Proof Reading - A trick

I have worked as a designer and typesetter for over 15 years and “proofing” has always been very important. A few things that have been discovered is the words “THE, OF, A, AN” and other "non essential words can at times be “skipped” over when reading something. Sometimes this can lead to certain words being left out, etc. A person can swear that they have read over it a thousand times and yet still something can be left out. This is because our brain tends to “fill in the spaces” automatically and subconsciously that often we do not realize we do it.

Here is a prime example:

I cdnuolt blveiee that I cluod aulaclty uesdnatnrd what I was rdanieg. The phaonmneal pweor of the hmuan mnid, aoccdrnig to a rscheearch at Cmabrigde Uinervtisy, it deosn't mttaer in what oredr the ltteers in a word are, the olny iprmoatnt tihng is that the first and last ltteer be in the rghit pclae. The rset can be a taotl mses and you can still raed it wouthit a porbelm. This is bcuseae the huamn mnid deos not raed ervey lteter by istlef, but the word as a wlohe. Amzanig huh ? Yaeh and I awlyas tghuhot slpeling was ipmorantt!

So a tip I learned along time ago is if you have to proof something very important, word for word, and you want to make sure you have looked over everything then the failsafe way to proof spelling is

Backwards.

Yup. Sounds weird but it works.

Start with the last word and read just the word. Then the next to last word, etc. This keeps you from “reading” the words and makes you focus on the spelling of each individual word as a separate entity.

Of course this takes forever and something I would not recommend but if it is a vital sentence using custom words (Like words in a technical manual that may not appear in a computer spell checker’s dictionary) I would recommend backward reading.

On a side note this phenomenon can be attributed to drawing as well. A person tries to draw a person and ends up drawing something that has no resemblance in the end has suffered from their “left side” of their brain interfering with their “right Side”.

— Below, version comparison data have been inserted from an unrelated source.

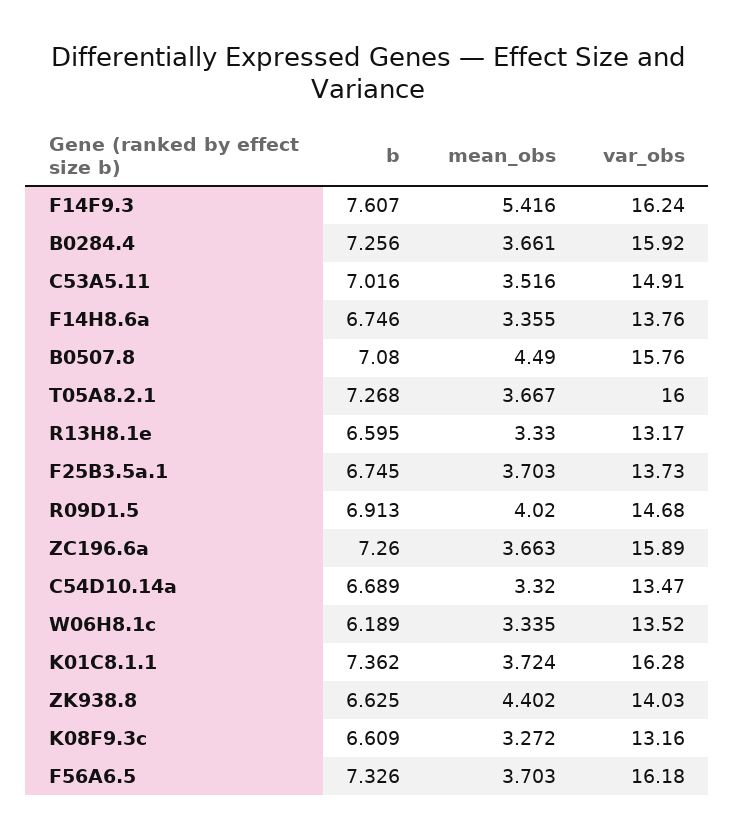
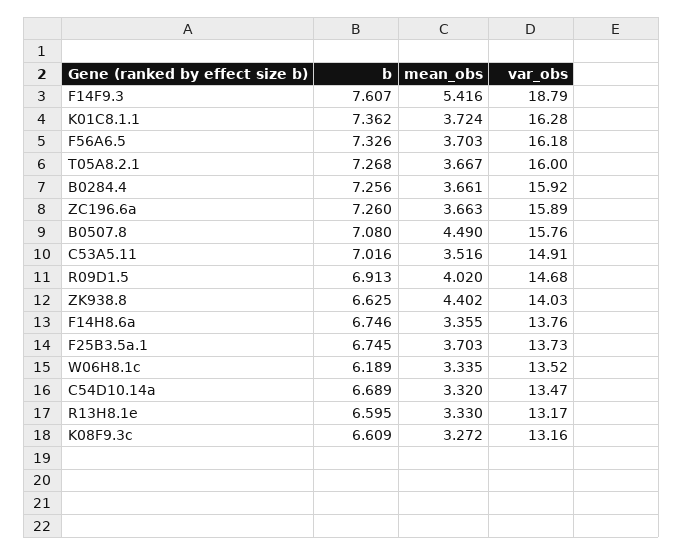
var_obs, F14F9.3: 16.24 -> 18.79

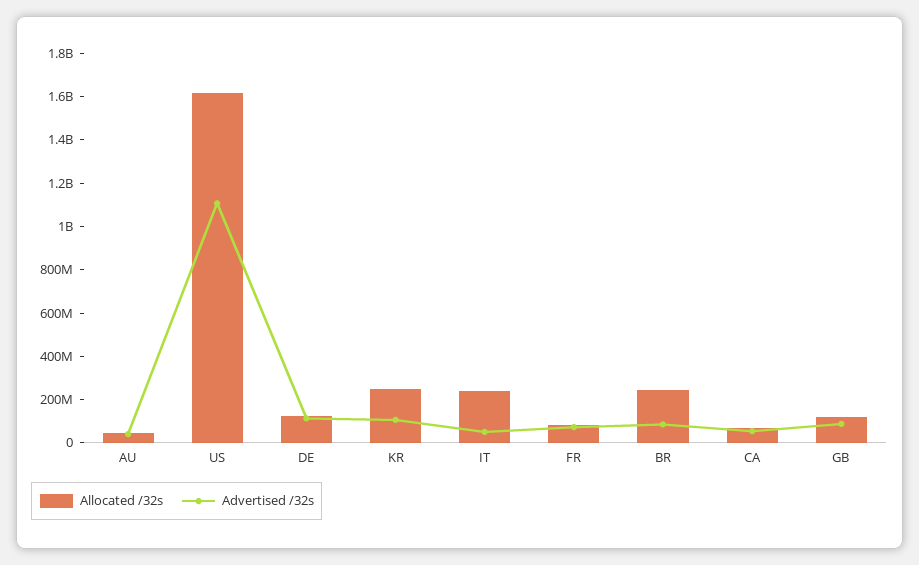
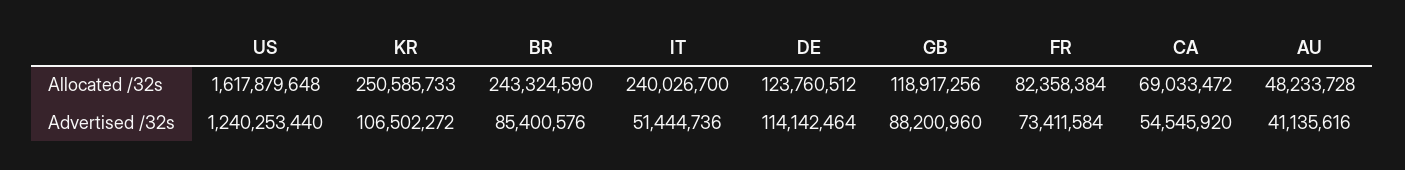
Advertised /32s, US: 1100000000 -> 1240253440

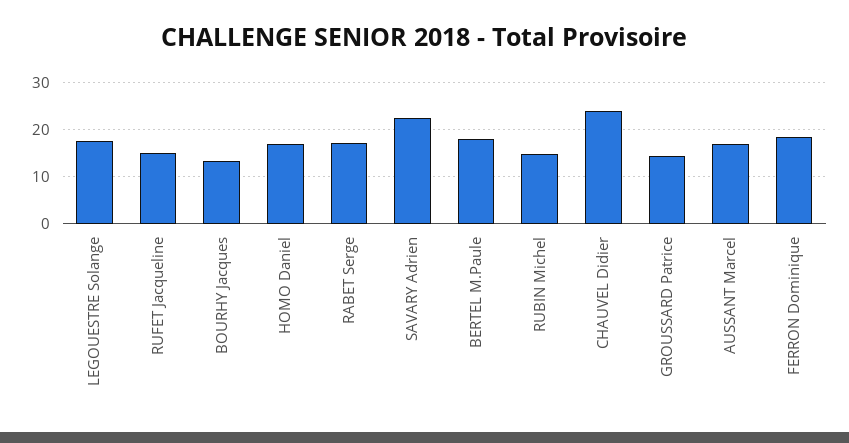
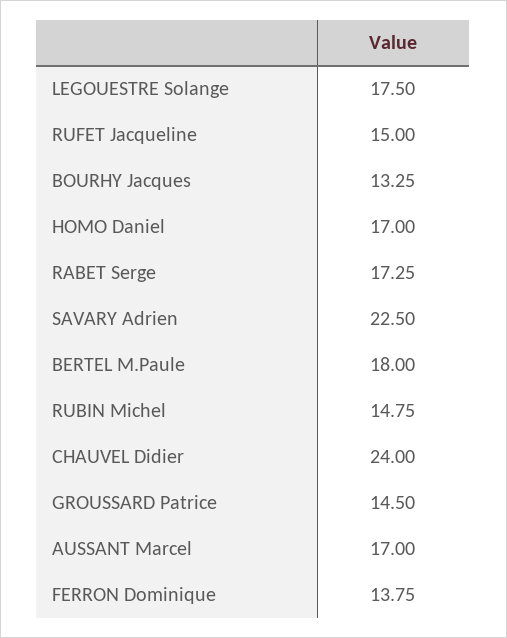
FERRON Dominique: 18 -> 13.75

Solution: Take the picture you wish to draw and turn it upside down. Turn you paper upside down and draw what you see. The left side of your brain cannot “see” what the upside down picture is and becomes confused. The right side of your brain takes full control and tada! You just became a better reproduction artist!

Just thought I would share those tidbits while I was bored here at work :slight_smile:

Waht elalctlxy do you clal [i]wrok[/i], wcok? :confused: Waht do you do for a lvniig?

Fannying about like this, doesnt arf, play havoc with spellcheck` :laughing:

Ttke crae
Vic

Having worked in advertising for some years, I have seen more than once when the 10pt body copy of an ad has been proofed and proofed by so many people that it’s shiny from the tracing fingers, and at the final hour it almost goes to press with a huge typo - in the one or two word 48pt sized heading!

The heading is so big, that people completely fail to actually read it, they almost assume that it’s correct, because surely they’d notice a spelling error if there was one. And yet they don’t.